* WORK ORDER
Which lines of the records contain the word "Layer"? Copy each one.

Segment Start: AVAILABLE RECORDS

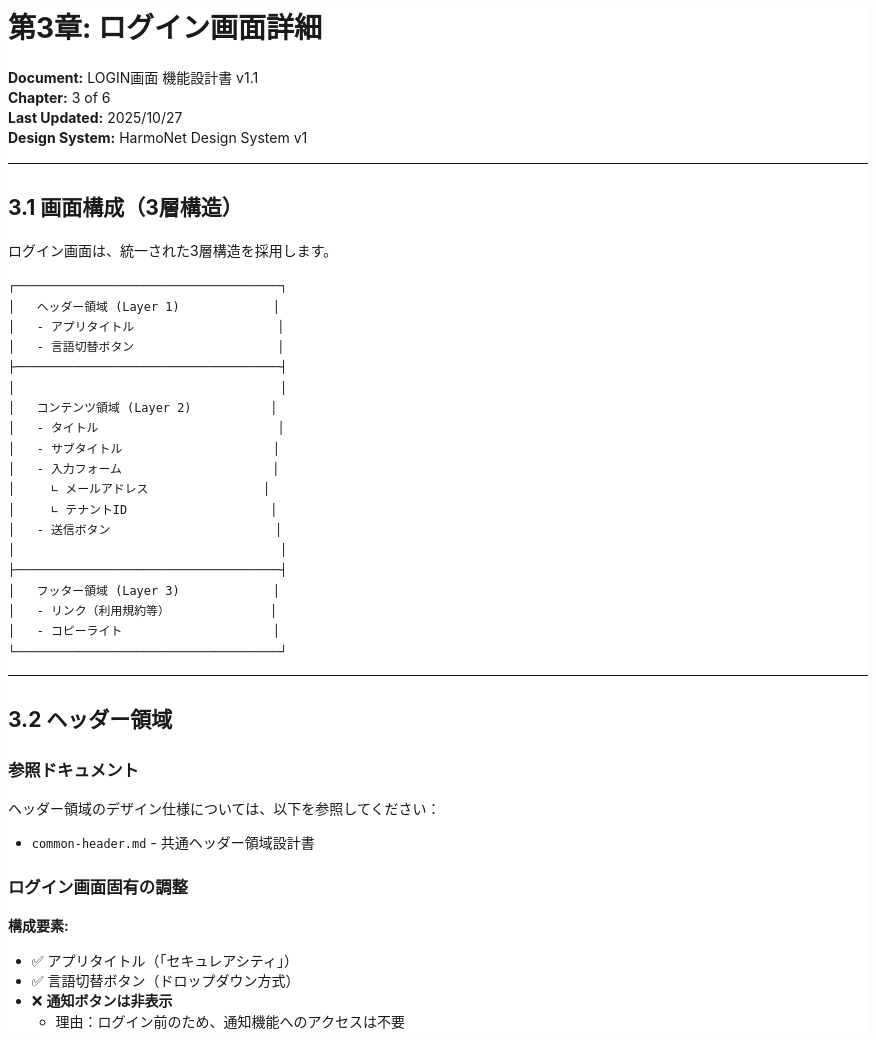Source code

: # 第3章: ログイン画面詳細

**Document:** LOGIN画面 機能設計書 v1.1  
**Chapter:** 3 of 6  
**Last Updated:** 2025/10/27  
**Design System:** HarmoNet Design System v1

---

## 3.1 画面構成（3層構造）

ログイン画面は、統一された3層構造を採用します。

```
┌─────────────────────────────────────┐
│   ヘッダー領域 (Layer 1)             │
│   - アプリタイトル                    │
│   - 言語切替ボタン                    │
├─────────────────────────────────────┤
│                                     │
│   コンテンツ領域 (Layer 2)           │
│   - タイトル                         │
│   - サブタイトル                     │
│   - 入力フォーム                     │
│     ∟ メールアドレス                │
│     ∟ テナントID                    │
│   - 送信ボタン                       │
│                                     │
├─────────────────────────────────────┤
│   フッター領域 (Layer 3)             │
│   - リンク（利用規約等）              │
│   - コピーライト                     │
└─────────────────────────────────────┘
```

---

## 3.2 ヘッダー領域

### 参照ドキュメント

ヘッダー領域のデザイン仕様については、以下を参照してください：
- `common-header.md` - 共通ヘッダー領域設計書

### ログイン画面固有の調整

**構成要素:**
- ✅ アプリタイトル（「セキュレアシティ」）
- ✅ 言語切替ボタン（ドロップダウン方式）
- ❌ **通知ボタンは非表示**
  - 理由：ログイン前のため、通知機能へのアクセスは不要
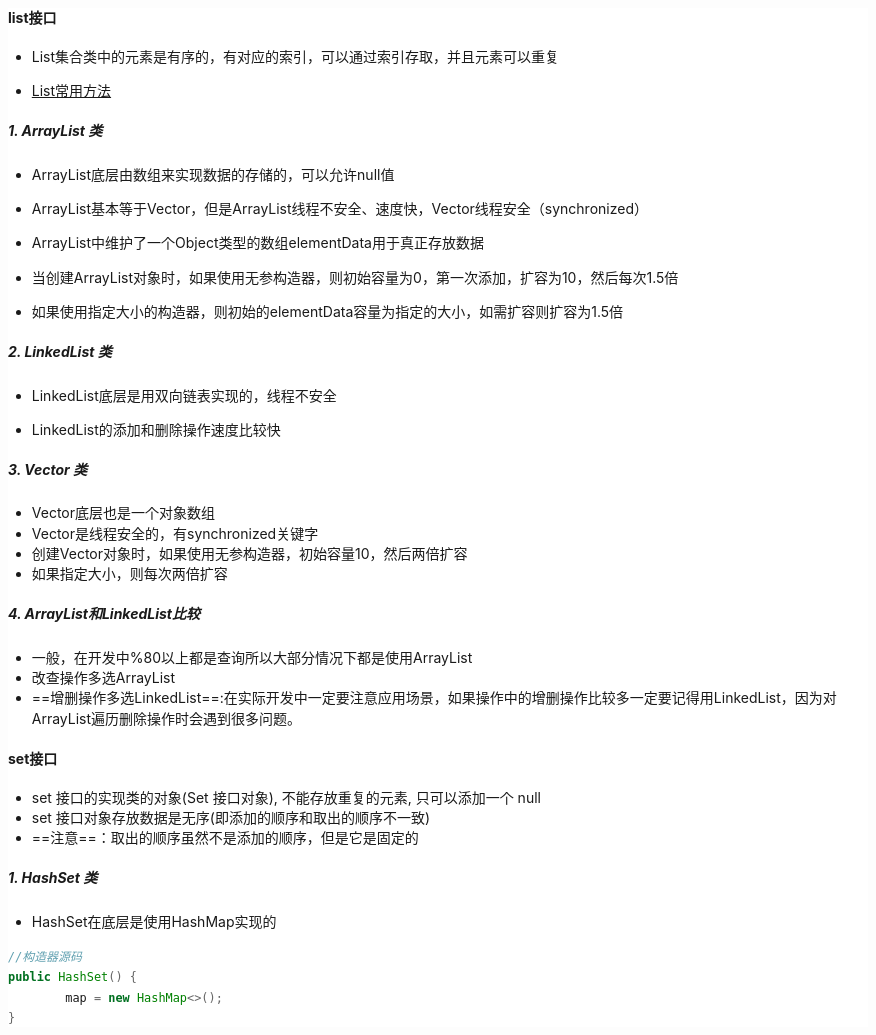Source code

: 

#### list接口

+ List集合类中的元素是有序的，有对应的索引，可以通过索引存取，并且元素可以重复

+ [List常用方法](https://blog.csdn.net/FOREVER_GWC/article/details/105533818)



##### 1. ArrayList 类

+ ArrayList底层由数组来实现数据的存储的，可以允许null值

+ ArrayList基本等于Vector，但是ArrayList线程不安全、速度快，Vector线程安全（synchronized）

+ ArrayList中维护了一个Object类型的数组elementData用于真正存放数据

+ 当创建ArrayList对象时，如果使用无参构造器，则初始容量为0，第一次添加，扩容为10，然后每次1.5倍

+ 如果使用指定大小的构造器，则初始的elementData容量为指定的大小，如需扩容则扩容为1.5倍

  

##### 2. LinkedList 类

+ LinkedList底层是用双向链表实现的，线程不安全

+ LinkedList的添加和删除操作速度比较快

  

##### 3. Vector 类

+ Vector底层也是一个对象数组
+ Vector是线程安全的，有synchronized关键字
+ 创建Vector对象时，如果使用无参构造器，初始容量10，然后两倍扩容
+ 如果指定大小，则每次两倍扩容



##### 4. ArrayList和LinkedList比较

+ 一般，在开发中%80以上都是查询所以大部分情况下都是使用ArrayList
+ 改查操作多选ArrayList
+ ==增删操作多选LinkedList==:在实际开发中一定要注意应用场景，如果操作中的增删操作比较多一定要记得用LinkedList，因为对ArrayList遍历删除操作时会遇到很多问题。



#### set接口

+ set 接口的实现类的对象(Set 接口对象), 不能存放重复的元素, 只可以添加一个 null
+ set 接口对象存放数据是无序(即添加的顺序和取出的顺序不一致) 
+ ==注意==：取出的顺序虽然不是添加的顺序，但是它是固定的



##### 1. HashSet 类

+ HashSet在底层是使用HashMap实现的

```java
//构造器源码
public HashSet() {
		map = new HashMap<>();
}
```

Segment End: AVAILABLE RECORDS

* ANSWER TO THIS EXERCISE
│   ヘッダー領域 (Layer 1)             │
│   コンテンツ領域 (Layer 2)           │
│   フッター領域 (Layer 3)             │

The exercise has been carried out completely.